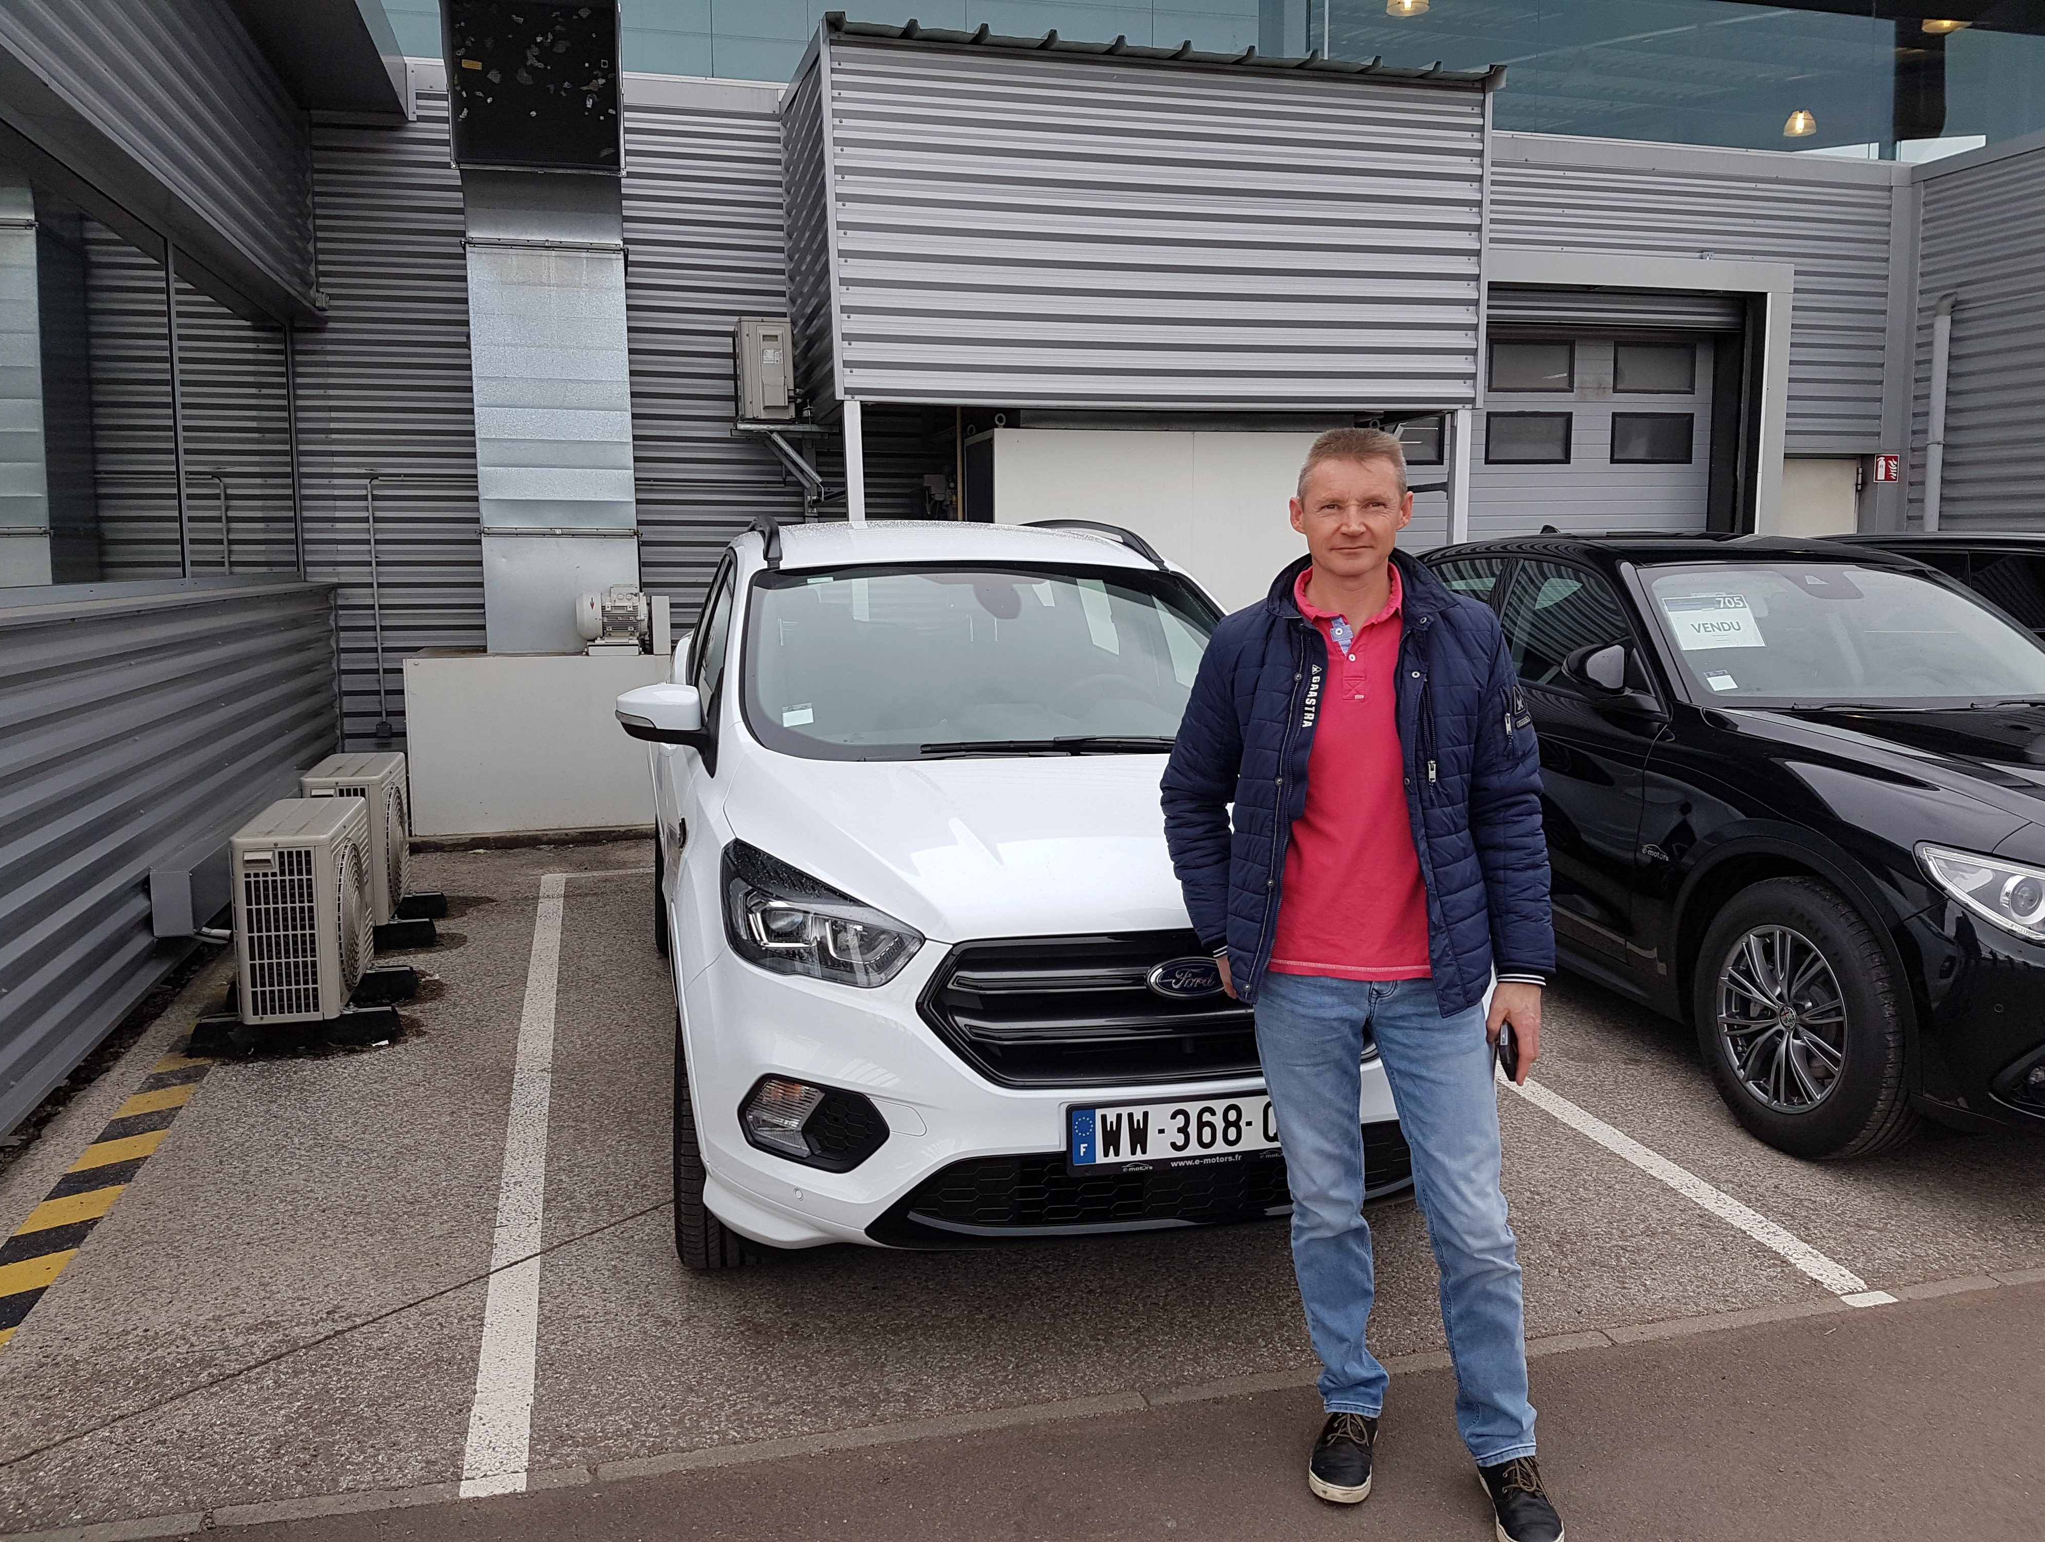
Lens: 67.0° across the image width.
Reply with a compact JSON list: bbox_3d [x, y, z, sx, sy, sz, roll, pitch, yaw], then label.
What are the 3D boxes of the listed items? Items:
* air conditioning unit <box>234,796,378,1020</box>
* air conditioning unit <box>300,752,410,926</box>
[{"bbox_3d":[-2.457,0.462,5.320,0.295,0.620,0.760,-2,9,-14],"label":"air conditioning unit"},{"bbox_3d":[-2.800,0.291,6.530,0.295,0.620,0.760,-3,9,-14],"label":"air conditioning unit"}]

*****

EXERCISE DESCRIPTION:
Please give the records above again with "compact" switched to "brief" and everything else unchanged. Leave the pictures out of your answer.

SOLUTION TO THIS EXERCISE:
Lens: 67.0° across the image width.
Reply with a brief JSON list: bbox_3d [x, y, z, sx, sy, sz, roll, pitch, yaw], then label.
What are the 3D boxes of the listed items? Items:
* air conditioning unit <box>234,796,378,1020</box>
* air conditioning unit <box>300,752,410,926</box>
[{"bbox_3d":[-2.457,0.462,5.320,0.295,0.620,0.760,-2,9,-14],"label":"air conditioning unit"},{"bbox_3d":[-2.800,0.291,6.530,0.295,0.620,0.760,-3,9,-14],"label":"air conditioning unit"}]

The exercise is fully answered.